Feestdag - 1) in het algemeen een dag aan eenig feest gewijd;
2) in het bijzonder een niet-werkdag veelal met uitsluiting van den Zondag. In deze beteekenis kan een feestdag gelden voor een bepaalde groep menschen (b. v. voor de leden van een bepaald kerkgenootschap), maar ook algemeen. Welke dagen als algemeene feestdagen gelden is afhankelijk van plaatselijke gebruiken. Zijn ze van godsdienstigen aard, zoo hebben kerkelijke opvattingen daarop grooten invloed. — De Zondagswet van 1 Maart 1815, Stb. 21, spreekt in art. 1 van „zoodanige godsdienstige „feestdagen, als door de kerkgenootschappen „van den Christelijken godsdienst dezer landen „algemeen erkend en gevierd worden” en stelt ze met het oog op het verbod van openbaren arbeid met Zondagen gelijk. Hier zijn dus uitsluitend de algemeen geldende voorschriften en gebruiken dier kerkgenootschappen beslissend (vergel. arrest Hooge Raad 27 Dec. 1909, W. 8962).

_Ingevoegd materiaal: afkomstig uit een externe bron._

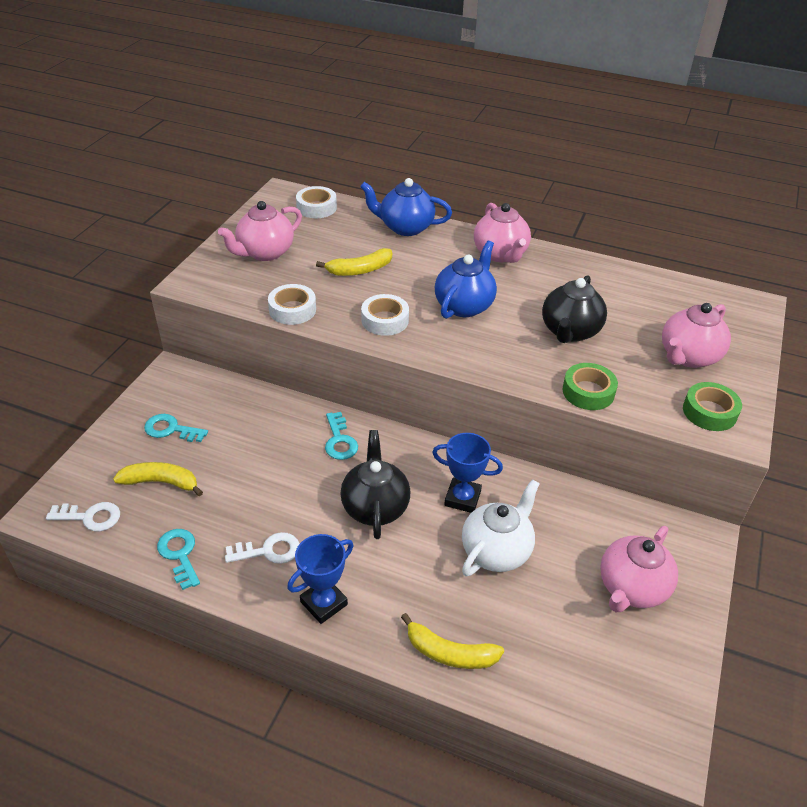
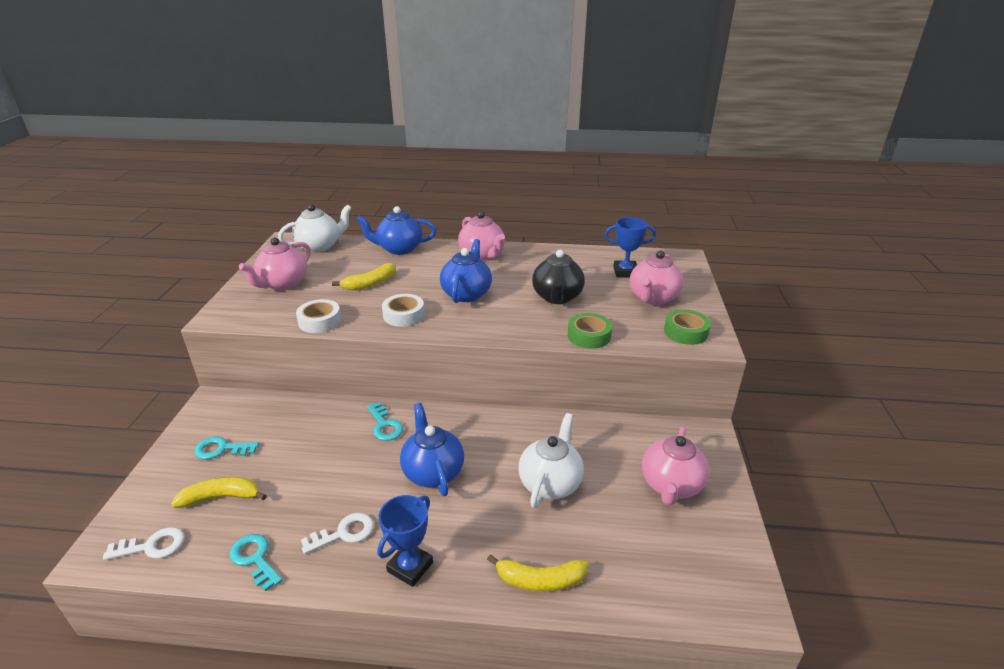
camera: 15 degrees left, 10 degrees down
(316, 207) = (319, 246): white tape -> white teapot
(375, 507) = (433, 472): black teapot -> blue teapot
(462, 498) = (507, 448): blue trophy -> blue trophy (625, 272)

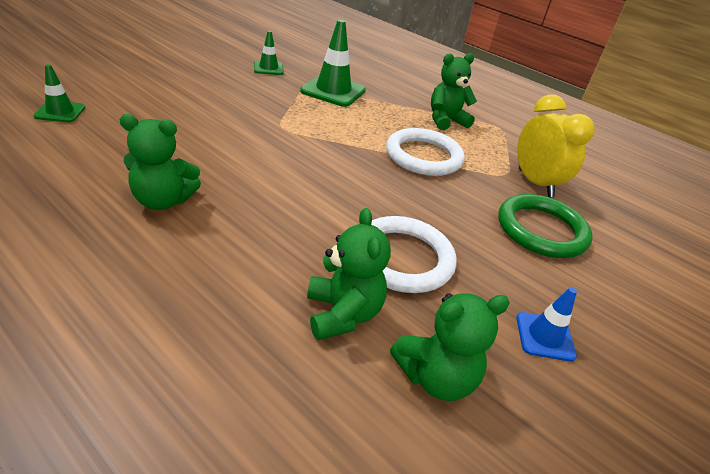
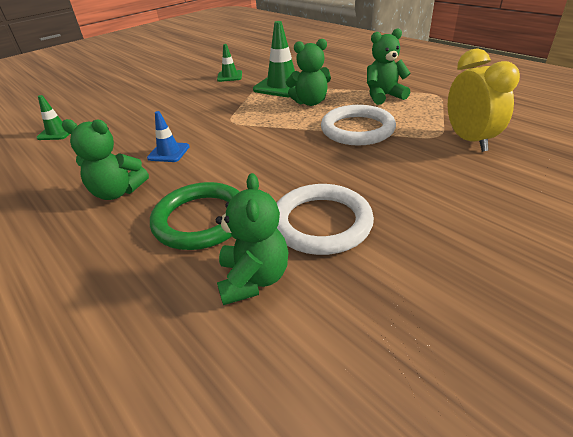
camera: 15 degrees right, 0 degrees up
(436, 377) = (338, 337): green teddy bear -> green teddy bear (310, 102)
(541, 230) = (471, 184): green ring -> green ring (201, 220)
(545, 336) = (464, 290): blue traffic cone -> blue traffic cone (168, 152)

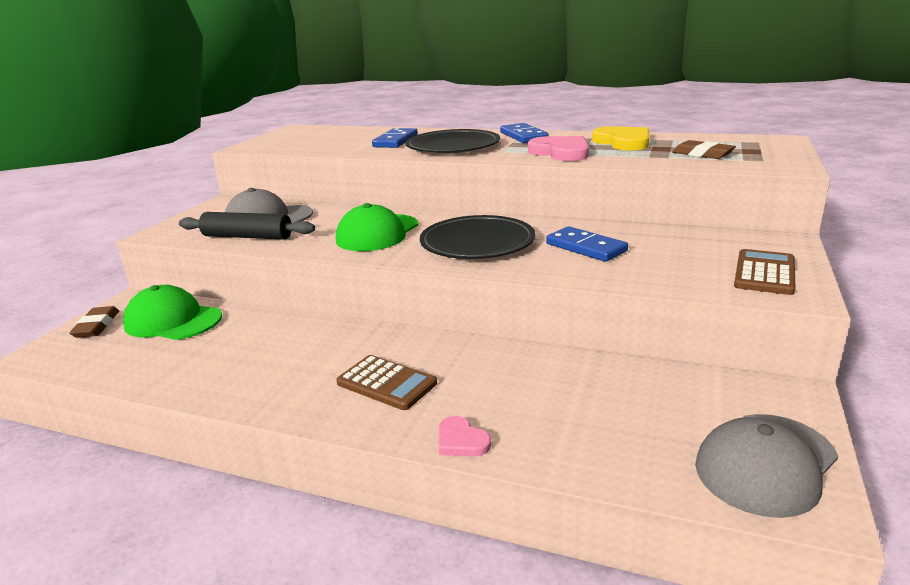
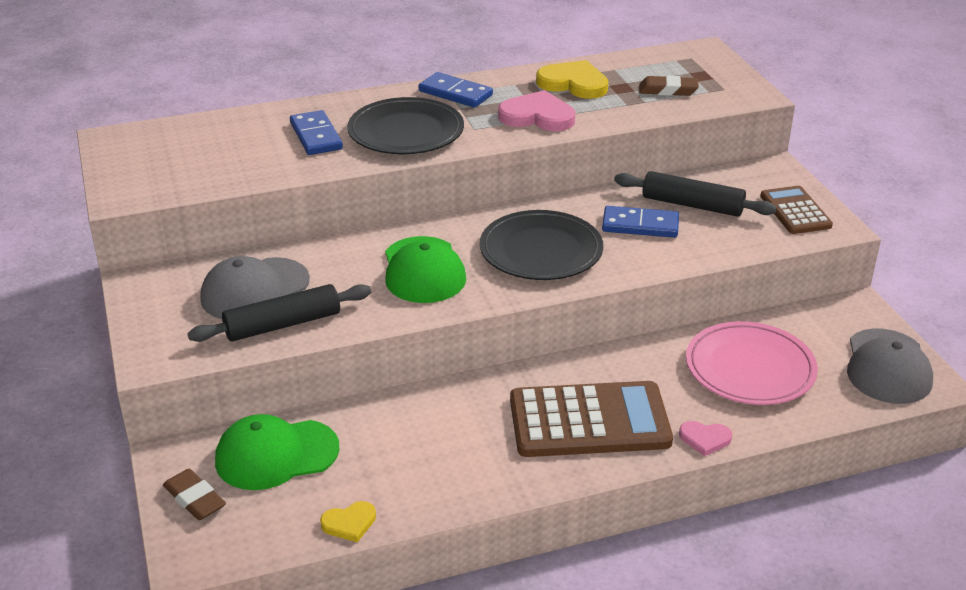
camera: 40 degrees left, 10 degrees up
(132, 376) = (349, 523): none -> yellow heart
(386, 383) = (589, 421): brown calculator -> brown calculator, size x1.75
(591, 401) = (750, 368): none -> pink plate
(657, 246) = (692, 205): none -> black rolling pin

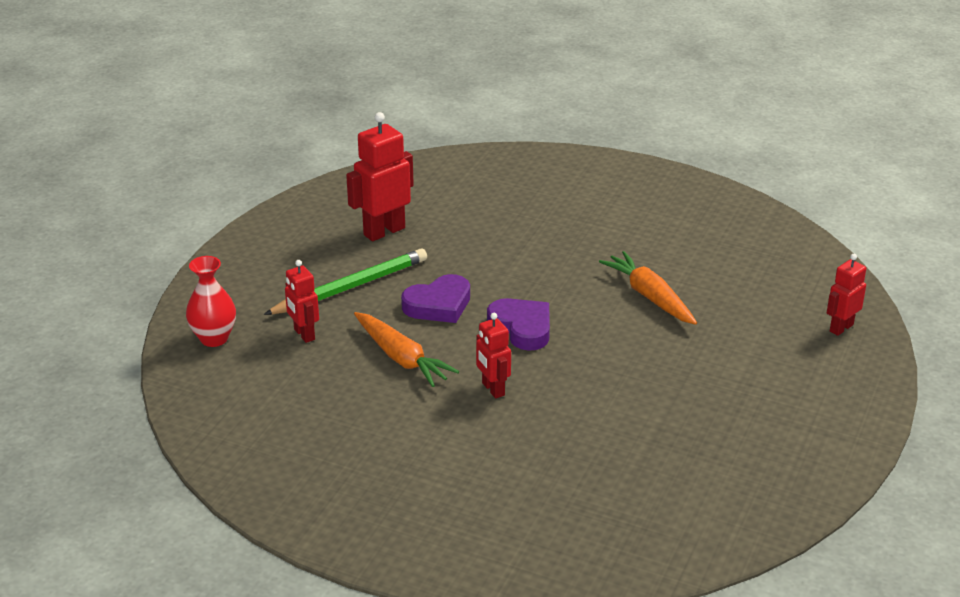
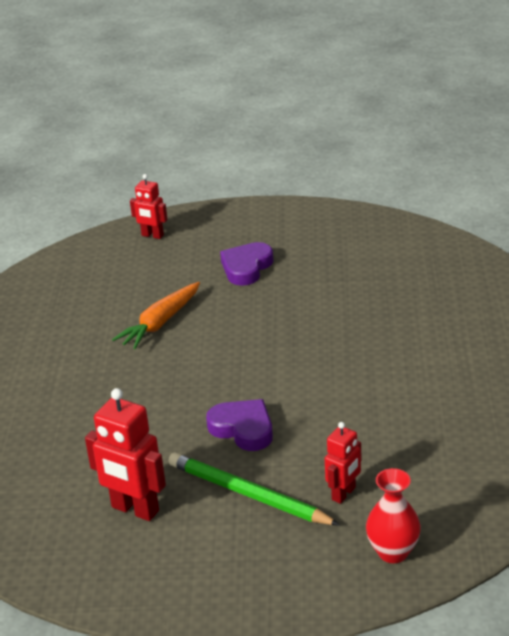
camera: 110 degrees left, 0 degrees up
(401, 358) = (335, 423): orange carrot -> none
(493, 389) = (340, 362): red robot -> none
(522, 328) = (247, 373): purple heart -> purple heart (246, 267)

Sinds de Paus bij besluit van 2 Juli 1911 den 2en Kerstdag als feestdag voor de Roomsch-Katholieke Kerk heeft afgeschaft, valt die dag, volgens het arrest H. R. 13 Mei 1912, W. 9347, niet meer onder de bepalingen der Zondagswet. Hiermede is deze echter nog niet tot werkdag gestempeld. Voor zoover het plaatselijk gebruik dien dag als rustdag beschouwt, zal dus b. v. de werkgever gehouden zijn den arbeid zoodanig te regelen, dat de arbeider op dien dag geen arbeid heeft te verrichten, behalve voor zoo verre het tegendeel is bedongen of uit den aard van den arbeid voortvloeit (art. 1638w B. W.). — Art. 154 K., zooals dit in 1904 is gewijzigd, stelt met den Zondag gelijk den Nieuwjaarsdag, de Christel. Tweede Paasch- en Pinksterdagen, de beide Kerstdagen, den Hemelvaartsdag en den verjaardag des Konings. Zie ook artt. 8, 44, 54, 58, 61, 110 Registratiewet. — Hoewel dus althans sommige feestdagen in vele opzichten met Zondagen worden gelijkgesteld, geldt dat niet algemeen zoo kunnen exploten in den regel niet op Zondagen, maar wel op feestdagen worden uitgebracht (14 Rv.). Zie ook art. 25 Registratiewet.